Ransomware coverage tends to focus on large breaches, but the businesses hit hardest are usually small ones — the thirty-person company with no dedicated security staff, a flat network, and backups nobody has tested in a year. The good news is that ransomware readiness at this size is not about expensive tooling. It is about three unglamorous fundamentals done properly: backups you can actually restore from, a network that does not let one infection reach everything, and a team that has practiced what to do. Here is how a small shop builds each one.
Backups: the part that decides everything
When ransomware encrypts your files, your recovery is only as good as your backups. The standard worth aiming for is "3-2-1": three copies of your data, on two different types of media, with one copy kept offline or otherwise out of reach of the network. The offline part is the piece small businesses miss. Modern ransomware actively hunts for connected backups and encrypts those too, so a backup drive that is always plugged in offers a false sense of safety. An immutable or air-gapped copy — one that cannot be altered or deleted for a set retention window — is what lets you say no to a ransom demand.
And a backup you have never restored is a hypothesis, not a safety net. Schedule a test restore at least quarterly. The first time most teams try, they discover the backup was missing a critical database, or that a full restore takes far longer than the business can afford to be down. Better to learn that on a calm Tuesday than during an incident.
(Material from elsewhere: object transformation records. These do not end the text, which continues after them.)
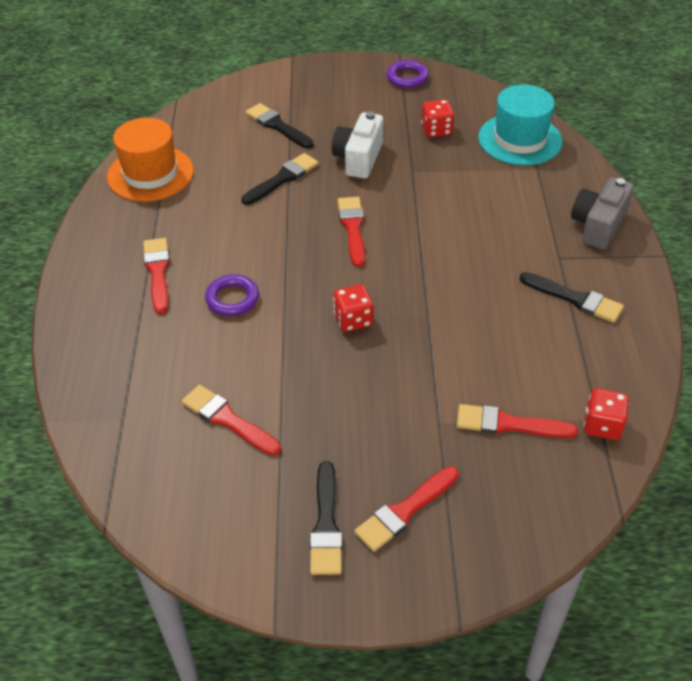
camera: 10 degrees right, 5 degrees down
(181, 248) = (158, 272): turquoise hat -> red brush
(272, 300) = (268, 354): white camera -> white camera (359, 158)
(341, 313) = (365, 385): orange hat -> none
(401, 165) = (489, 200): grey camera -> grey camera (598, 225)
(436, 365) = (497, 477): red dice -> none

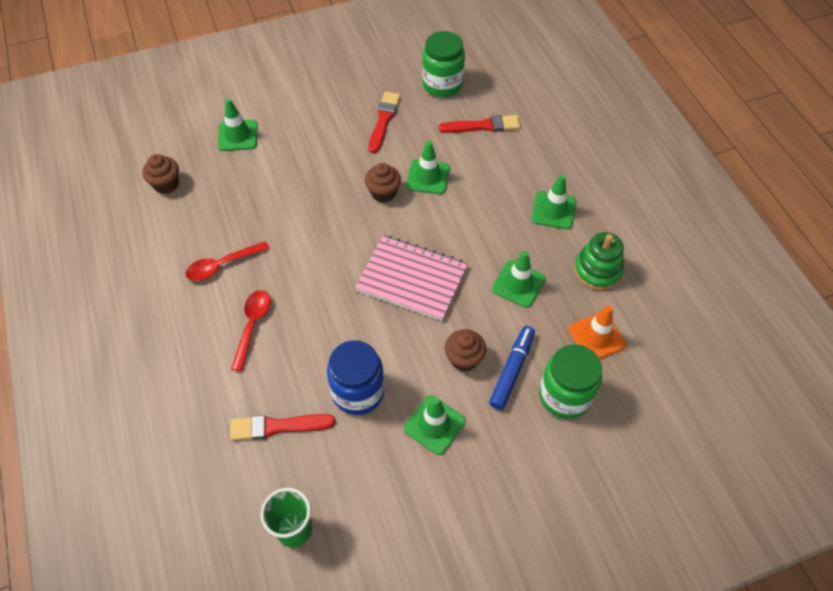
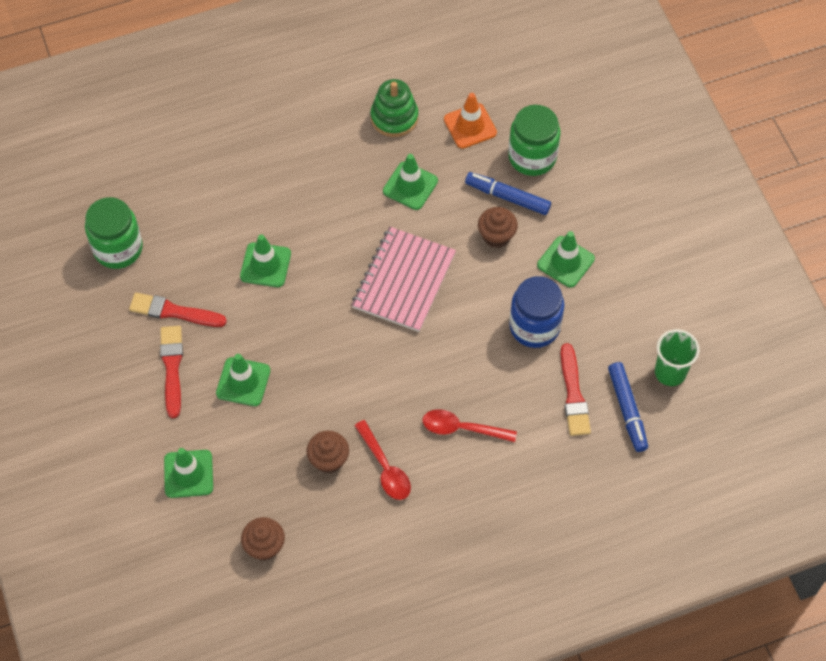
camera: 90 degrees left, 5 degrees up
(254, 480) = (627, 410): none -> blue marker
(383, 193) = (287, 309): brown cupcake -> brown cupcake (329, 460)
(483, 126) = (190, 208): red brush -> red brush (172, 367)
(553, 210) = (317, 148): green traffic cone -> green traffic cone (243, 382)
Segmentation: stop one machine from becoming all of them
On a flat network, every device can talk to every other device, which is exactly how ransomware spreads from a single clicked attachment to the whole company in minutes. Segmentation breaks the network into zones — separating, say, the point-of-sale systems, the back-office machines, the servers, and the guest Wi-Fi — so that an infection in one zone cannot freely reach the others. For a small business this does not require a redesign; even basic VLAN separation and tightened firewall rules between segments dramatically shrink the blast radius. Pair it with the principle of least privilege on file shares so a compromised user account cannot encrypt data it never needed to touch.
Drills: the plan you have not rehearsed will not hold
An incident-response plan that lives in a document nobody has read fails under pressure. Run a tabletop exercise once or twice a year: gather the handful of people who would be involved and walk through a realistic scenario out loud. Who disconnects the affected machines? Who has the backup admin credentials, and are they stored somewhere that is not also encrypted? Who calls the insurer, and who talks to staff and customers? These exercises routinely surface gaps — a single person who is the only one who knows the recovery process, a contact list that is itself on the file server — that are cheap to fix beforehand and ruinous to discover during an attack.
Putting it together
None of these three require enterprise budgets, but they do require someone to own them and keep them current. A small business without in-house IT often gets there fastest with a managed services partner — a provider like Dytech Group can set up immutable backups, segment the network, and run the periodic restore tests and tabletop drills so readiness does not quietly lapse. Backups, segmentation, drills: get those three right and a ransomware infection becomes a bad day instead of an extinction event.